§ **Document excerpt**
---*---
A French woman's memories of childhood in Africa
iloveprovence | 01/28/2001
(5 out of 5 stars)
"A little French girl grows up and returns to French West Africa after its independence. She remembers her friendships with Africans that were tempered by colonial restrictions on whites and blacks: her beautiful mother's ennui with Africa but also the pain she felt for being attracted to a young, black house servant. The house servant, when banished from the house to work in the compound at a "distance" from the lady of the house, teachers little Claire, by allowing her to place her hand on a steaming hot pipe, not to trust as she so readily did when she copied his African culturalisms. This act has a profound, life-altering affect on Claire and inspires her to return to Africa after having been away for a number of years. She is searching for her "lost, " trusting soul when she returns, haunted by the memories of the house servant she loved and cherishes in her memories."
The "other" Chocolat, a photographic masterpiece.
Mary Whipple | New England | 12/18/2004
(4 out of 5 stars)
"Much less famous than the 2001 film with the same title, this French film (with subtitles), originally produced in 1989, is set in French colonial Cameroon. Written and directed by Claire Denis, it is the semi-autobiographical tale of a child growing up as the daughter of the French governor of a remote part of Cameroon. The film opens in 1989 with an African man and his son swimming and playing tag at the beach, while from a distance, France Dalens (Mireille Perrier), a woman of about thirty, sits in the shade and watches. This separation sets the scene for the entire film, as the white and black characters occupy totally different spaces. When the man, Mungo, offers her a ride to the nearest town, she takes it, the scenery on the ride calling up memories of her childhood, to which the film flashes back.
The film has very little dialogue, the director using the camera to tell the story visually, highlighting the unspoken dialogues within the characters. France, the child (Cecile Ducasse), is able to participate in the life of the black servants, especially Protee (Isaach De Bankole), the handsome "house boy," who teaches her to eat insects, among other things, while she is also being educated by her mother, Aimee, in the ways of colonial society. Aimee (Giulia Boschi), often alone in this remote area while her husband is traveling, is clearly attracted to Protee, though never a word reveals this. Gestures, glances, and the camera's observations make the sexual tension clear. When an airplane is forced to make an emergency landing and the crew and passengers come to the house to stay until parts can be brought in and a new runway built, the added tensions, and one visiting Frenchman's suspicions about Aimee's attraction to Protee, lead to dramatic confrontations and changes.
The camera work (Robert Alazraki) is brilliant. The viewer could freeze-frame any scene and end up with photograph of stunning composition, color, and psychological revelation. Architectural framing, lines and angles drawing the eye into the scene in the manner of great paintings, and stark contrasts of texture, light, characters, and color make the film an unforgettable experience. Though the colonial story is not unusual, its presentation as a visual story, rather than as a verbal one, results in a subtlety that is refreshing, though this approach also leads to a story without a great deal of overt drama. Students of cinematography, photography, and painting, however, may find the visual artistry of this film so exciting that its dramatic limitations seem less significant. Mary Whipple "
---*---
§ **Job item A**
Quote the film reviews between "Mary Whipple |" and "film flashes back.", inclusive.
§ **Job item B**
According to the film reviews, who handled the camera work on the 1989 French film?

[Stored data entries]
---*---
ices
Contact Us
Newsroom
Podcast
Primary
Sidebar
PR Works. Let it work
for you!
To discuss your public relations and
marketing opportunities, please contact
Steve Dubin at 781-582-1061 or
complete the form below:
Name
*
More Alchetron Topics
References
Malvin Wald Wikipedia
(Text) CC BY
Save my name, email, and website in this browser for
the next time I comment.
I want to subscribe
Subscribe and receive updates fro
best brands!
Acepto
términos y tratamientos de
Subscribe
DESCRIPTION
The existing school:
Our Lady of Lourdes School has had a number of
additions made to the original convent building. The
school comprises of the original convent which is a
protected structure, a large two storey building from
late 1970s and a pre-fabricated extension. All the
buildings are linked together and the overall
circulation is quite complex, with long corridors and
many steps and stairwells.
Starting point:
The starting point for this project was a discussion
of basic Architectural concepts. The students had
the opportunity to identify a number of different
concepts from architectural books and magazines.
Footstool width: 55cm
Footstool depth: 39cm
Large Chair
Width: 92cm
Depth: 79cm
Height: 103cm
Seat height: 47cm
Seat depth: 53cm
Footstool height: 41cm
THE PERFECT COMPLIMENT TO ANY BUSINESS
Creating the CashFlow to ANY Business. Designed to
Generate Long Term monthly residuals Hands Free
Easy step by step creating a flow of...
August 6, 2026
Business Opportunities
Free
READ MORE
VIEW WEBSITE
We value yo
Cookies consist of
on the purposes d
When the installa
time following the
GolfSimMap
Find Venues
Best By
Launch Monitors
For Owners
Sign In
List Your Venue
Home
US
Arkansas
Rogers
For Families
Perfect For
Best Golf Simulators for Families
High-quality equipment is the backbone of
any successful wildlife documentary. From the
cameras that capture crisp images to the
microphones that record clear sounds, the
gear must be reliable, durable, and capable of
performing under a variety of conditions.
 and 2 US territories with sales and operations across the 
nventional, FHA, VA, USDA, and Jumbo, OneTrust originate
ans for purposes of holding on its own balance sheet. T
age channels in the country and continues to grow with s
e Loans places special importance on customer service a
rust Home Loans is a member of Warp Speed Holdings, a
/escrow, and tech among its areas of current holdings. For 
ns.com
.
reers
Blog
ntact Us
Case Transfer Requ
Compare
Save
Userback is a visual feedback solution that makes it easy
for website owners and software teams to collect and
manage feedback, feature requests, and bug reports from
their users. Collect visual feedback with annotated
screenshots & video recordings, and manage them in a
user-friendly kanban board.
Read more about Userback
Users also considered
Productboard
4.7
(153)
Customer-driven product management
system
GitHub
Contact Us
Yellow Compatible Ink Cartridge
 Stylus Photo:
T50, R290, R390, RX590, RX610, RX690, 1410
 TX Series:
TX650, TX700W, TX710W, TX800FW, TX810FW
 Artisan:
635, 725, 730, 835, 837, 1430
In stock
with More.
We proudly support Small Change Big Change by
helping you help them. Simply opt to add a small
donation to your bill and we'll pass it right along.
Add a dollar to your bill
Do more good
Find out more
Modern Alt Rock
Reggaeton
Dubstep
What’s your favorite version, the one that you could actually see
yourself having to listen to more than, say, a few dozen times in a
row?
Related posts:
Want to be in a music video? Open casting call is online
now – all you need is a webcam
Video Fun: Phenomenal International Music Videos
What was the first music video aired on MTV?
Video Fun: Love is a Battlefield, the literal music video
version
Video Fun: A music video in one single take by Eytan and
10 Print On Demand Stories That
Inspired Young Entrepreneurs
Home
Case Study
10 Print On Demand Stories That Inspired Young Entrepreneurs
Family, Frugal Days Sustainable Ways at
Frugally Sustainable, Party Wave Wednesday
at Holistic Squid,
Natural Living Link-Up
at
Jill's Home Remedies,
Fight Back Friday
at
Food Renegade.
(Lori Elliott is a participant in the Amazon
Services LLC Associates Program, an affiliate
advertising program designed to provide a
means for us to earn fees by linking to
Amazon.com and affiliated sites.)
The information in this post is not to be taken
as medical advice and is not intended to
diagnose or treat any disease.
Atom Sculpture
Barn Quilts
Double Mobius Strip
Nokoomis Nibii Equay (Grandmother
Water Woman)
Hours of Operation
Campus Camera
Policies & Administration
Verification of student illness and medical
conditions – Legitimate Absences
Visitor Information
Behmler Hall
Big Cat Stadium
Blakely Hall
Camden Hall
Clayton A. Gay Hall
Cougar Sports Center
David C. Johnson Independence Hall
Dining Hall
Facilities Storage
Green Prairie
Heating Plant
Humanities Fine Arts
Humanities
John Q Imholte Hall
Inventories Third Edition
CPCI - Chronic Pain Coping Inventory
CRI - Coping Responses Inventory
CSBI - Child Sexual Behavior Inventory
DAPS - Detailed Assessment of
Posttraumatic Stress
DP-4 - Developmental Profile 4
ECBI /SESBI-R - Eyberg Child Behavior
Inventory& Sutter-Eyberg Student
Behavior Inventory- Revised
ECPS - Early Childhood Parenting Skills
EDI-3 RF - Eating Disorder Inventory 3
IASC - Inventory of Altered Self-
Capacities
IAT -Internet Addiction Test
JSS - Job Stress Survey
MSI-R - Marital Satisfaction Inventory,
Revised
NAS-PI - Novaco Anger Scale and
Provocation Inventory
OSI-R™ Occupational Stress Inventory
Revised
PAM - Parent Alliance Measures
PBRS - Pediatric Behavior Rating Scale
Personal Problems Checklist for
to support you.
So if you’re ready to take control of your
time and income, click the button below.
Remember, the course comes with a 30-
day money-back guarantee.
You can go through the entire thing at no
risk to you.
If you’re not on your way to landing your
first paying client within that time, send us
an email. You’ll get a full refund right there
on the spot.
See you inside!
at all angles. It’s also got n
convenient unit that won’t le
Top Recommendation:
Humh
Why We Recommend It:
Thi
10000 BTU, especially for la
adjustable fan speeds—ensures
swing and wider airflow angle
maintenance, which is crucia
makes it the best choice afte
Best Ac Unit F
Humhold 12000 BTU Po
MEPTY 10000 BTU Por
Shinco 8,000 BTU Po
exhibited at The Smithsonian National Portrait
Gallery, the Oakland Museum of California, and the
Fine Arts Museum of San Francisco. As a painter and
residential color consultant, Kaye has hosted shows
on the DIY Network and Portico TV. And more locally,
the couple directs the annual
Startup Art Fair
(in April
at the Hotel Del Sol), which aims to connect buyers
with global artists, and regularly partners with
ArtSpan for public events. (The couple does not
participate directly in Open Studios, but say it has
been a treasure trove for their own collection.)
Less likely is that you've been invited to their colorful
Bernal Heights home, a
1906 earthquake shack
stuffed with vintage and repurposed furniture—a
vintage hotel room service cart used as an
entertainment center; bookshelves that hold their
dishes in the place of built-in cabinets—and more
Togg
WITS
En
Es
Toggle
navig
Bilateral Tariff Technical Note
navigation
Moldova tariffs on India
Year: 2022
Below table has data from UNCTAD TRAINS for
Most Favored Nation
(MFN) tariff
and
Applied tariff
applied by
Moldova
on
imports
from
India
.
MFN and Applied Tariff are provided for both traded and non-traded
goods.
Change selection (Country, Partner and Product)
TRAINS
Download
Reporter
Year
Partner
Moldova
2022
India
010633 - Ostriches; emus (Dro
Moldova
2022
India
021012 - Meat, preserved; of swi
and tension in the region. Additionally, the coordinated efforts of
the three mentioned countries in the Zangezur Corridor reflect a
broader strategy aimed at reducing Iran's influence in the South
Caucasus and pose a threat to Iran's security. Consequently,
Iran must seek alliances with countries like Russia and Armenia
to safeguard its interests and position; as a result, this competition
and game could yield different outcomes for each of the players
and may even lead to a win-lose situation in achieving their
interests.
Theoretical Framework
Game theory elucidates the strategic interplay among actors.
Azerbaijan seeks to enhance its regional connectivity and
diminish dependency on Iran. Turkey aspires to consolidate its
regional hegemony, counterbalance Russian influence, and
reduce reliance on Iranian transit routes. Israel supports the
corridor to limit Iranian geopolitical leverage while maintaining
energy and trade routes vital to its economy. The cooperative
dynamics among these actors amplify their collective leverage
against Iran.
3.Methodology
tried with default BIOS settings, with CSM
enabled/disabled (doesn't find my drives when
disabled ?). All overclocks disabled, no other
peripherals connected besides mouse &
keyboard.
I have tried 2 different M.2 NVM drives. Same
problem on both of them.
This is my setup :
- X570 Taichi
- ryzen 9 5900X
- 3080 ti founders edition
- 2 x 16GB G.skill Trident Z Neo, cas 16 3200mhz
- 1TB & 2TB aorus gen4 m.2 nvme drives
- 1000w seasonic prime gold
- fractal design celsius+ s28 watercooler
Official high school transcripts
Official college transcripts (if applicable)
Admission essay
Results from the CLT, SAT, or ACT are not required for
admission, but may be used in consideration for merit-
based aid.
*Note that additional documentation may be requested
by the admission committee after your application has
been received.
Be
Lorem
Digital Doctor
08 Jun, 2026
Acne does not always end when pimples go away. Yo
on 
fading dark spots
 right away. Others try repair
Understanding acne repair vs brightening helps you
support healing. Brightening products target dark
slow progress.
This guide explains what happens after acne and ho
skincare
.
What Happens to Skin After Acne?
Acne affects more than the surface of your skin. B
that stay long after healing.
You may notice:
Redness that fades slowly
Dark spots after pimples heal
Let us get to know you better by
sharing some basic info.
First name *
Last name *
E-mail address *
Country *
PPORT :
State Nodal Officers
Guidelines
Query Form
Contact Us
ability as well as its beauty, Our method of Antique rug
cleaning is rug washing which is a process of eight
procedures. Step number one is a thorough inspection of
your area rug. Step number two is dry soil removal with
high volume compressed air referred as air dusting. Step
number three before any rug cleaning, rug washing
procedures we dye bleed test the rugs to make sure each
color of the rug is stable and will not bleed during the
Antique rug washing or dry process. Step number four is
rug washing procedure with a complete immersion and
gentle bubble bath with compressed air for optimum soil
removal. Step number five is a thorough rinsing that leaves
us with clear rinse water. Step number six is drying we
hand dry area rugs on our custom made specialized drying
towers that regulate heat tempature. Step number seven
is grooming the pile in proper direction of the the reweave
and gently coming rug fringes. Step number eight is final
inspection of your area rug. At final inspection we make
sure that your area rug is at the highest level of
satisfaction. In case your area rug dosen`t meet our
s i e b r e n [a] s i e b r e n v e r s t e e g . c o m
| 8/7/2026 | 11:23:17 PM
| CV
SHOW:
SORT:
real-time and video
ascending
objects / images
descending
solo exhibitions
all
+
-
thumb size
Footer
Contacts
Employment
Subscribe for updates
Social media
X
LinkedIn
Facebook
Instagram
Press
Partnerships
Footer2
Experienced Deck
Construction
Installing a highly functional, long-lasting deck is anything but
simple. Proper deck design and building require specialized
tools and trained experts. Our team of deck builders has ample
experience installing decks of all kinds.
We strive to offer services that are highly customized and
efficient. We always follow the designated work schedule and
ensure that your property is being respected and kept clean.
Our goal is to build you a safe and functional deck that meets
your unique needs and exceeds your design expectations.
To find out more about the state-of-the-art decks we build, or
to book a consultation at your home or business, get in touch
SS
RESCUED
---*---
§ **Written solution A**
Mary Whipple | New England | 12/18/2004
(4 out of 5 stars)
"Much less famous than the 2001 film with the same title, this French film (with subtitles), originally produced in 1989, is set in French colonial Cameroon. Written and directed by Claire Denis, it is the semi-autobiographical tale of a child growing up as the daughter of the French governor of a remote part of Cameroon. The film opens in 1989 with an African man and his son swimming and playing tag at the beach, while from a distance, France Dalens (Mireille Perrier), a woman of about thirty, sits in the shade and watches. This separation sets the scene for the entire film, as the white and black characters occupy totally different spaces. When the man, Mungo, offers her a ride to the nearest town, she takes it, the scenery on the ride calling up memories of her childhood, to which the film flashes back.

§ **Written solution B**
Robert Alazraki